*Task item*. Retype every line of the entries below with no changes.
──────── Supplied data ────────
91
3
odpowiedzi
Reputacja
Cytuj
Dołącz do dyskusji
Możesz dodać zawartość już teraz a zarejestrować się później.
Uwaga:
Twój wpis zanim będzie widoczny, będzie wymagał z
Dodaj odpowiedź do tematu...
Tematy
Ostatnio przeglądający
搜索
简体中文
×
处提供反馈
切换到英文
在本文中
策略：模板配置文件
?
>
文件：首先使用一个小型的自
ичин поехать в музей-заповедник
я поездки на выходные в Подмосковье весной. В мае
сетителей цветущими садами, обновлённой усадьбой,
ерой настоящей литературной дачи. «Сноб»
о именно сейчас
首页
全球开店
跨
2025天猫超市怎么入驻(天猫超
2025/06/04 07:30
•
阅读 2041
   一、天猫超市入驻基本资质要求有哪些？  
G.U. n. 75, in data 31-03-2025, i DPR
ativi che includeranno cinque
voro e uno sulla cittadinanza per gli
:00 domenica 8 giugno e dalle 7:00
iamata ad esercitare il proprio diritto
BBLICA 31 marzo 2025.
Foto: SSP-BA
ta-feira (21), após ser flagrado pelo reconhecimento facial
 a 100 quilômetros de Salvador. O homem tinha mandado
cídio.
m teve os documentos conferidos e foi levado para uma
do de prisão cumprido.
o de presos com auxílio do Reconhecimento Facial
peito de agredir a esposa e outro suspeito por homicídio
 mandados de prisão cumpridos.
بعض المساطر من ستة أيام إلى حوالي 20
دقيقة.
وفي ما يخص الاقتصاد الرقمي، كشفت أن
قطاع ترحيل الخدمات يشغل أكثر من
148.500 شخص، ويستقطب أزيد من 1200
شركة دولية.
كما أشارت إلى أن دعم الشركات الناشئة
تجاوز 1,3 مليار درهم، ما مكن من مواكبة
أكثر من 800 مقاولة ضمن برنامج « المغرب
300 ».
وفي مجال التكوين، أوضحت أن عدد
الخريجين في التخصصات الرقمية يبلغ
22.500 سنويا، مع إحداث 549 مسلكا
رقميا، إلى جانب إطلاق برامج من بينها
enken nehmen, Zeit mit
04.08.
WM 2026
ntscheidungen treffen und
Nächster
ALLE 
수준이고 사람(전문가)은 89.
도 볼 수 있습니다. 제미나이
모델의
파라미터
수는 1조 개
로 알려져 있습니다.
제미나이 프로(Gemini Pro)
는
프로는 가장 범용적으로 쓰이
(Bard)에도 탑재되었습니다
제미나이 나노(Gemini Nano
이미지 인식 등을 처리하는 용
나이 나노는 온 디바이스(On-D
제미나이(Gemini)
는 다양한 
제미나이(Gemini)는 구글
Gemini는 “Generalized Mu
────────
*Completed exercise*.
91
3
odpowiedzi
Reputacja
Cytuj
Dołącz do dyskusji
Możesz dodać zawartość już teraz a zarejestrować się później.
Uwaga:
Twój wpis zanim będzie widoczny, będzie wymagał z
Dodaj odpowiedź do tematu...
Tematy
Ostatnio przeglądający
搜索
简体中文
×
处提供反馈
切换到英文
在本文中
策略：模板配置文件
?
>
文件：首先使用一个小型的自
ичин поехать в музей-заповедник
я поездки на выходные в Подмосковье весной. В мае
сетителей цветущими садами, обновлённой усадьбой,
ерой настоящей литературной дачи. «Сноб»
о именно сейчас
首页
全球开店
跨
2025天猫超市怎么入驻(天猫超
2025/06/04 07:30
•
阅读 2041
   一、天猫超市入驻基本资质要求有哪些？  
G.U. n. 75, in data 31-03-2025, i DPR
ativi che includeranno cinque
voro e uno sulla cittadinanza per gli
:00 domenica 8 giugno e dalle 7:00
iamata ad esercitare il proprio diritto
BBLICA 31 marzo 2025.
Foto: SSP-BA
ta-feira (21), após ser flagrado pelo reconhecimento facial
 a 100 quilômetros de Salvador. O homem tinha mandado
cídio.
m teve os documentos conferidos e foi levado para uma
do de prisão cumprido.
o de presos com auxílio do Reconhecimento Facial
peito de agredir a esposa e outro suspeito por homicídio
 mandados de prisão cumpridos.
بعض المساطر من ستة أيام إلى حوالي 20
دقيقة.
وفي ما يخص الاقتصاد الرقمي، كشفت أن
قطاع ترحيل الخدمات يشغل أكثر من
148.500 شخص، ويستقطب أزيد من 1200
شركة دولية.
كما أشارت إلى أن دعم الشركات الناشئة
تجاوز 1,3 مليار درهم، ما مكن من مواكبة
أكثر من 800 مقاولة ضمن برنامج « المغرب
300 ».
وفي مجال التكوين، أوضحت أن عدد
الخريجين في التخصصات الرقمية يبلغ
22.500 سنويا، مع إحداث 549 مسلكا
رقميا، إلى جانب إطلاق برامج من بينها
enken nehmen, Zeit mit
04.08.
WM 2026
ntscheidungen treffen und
Nächster
ALLE 
수준이고 사람(전문가)은 89.
도 볼 수 있습니다. 제미나이
모델의
파라미터
수는 1조 개
로 알려져 있습니다.
제미나이 프로(Gemini Pro)
는
프로는 가장 범용적으로 쓰이
(Bard)에도 탑재되었습니다
제미나이 나노(Gemini Nano
이미지 인식 등을 처리하는 용
나이 나노는 온 디바이스(On-D
제미나이(Gemini)
는 다양한 
제미나이(Gemini)는 구글
Gemini는 “Generalized Mu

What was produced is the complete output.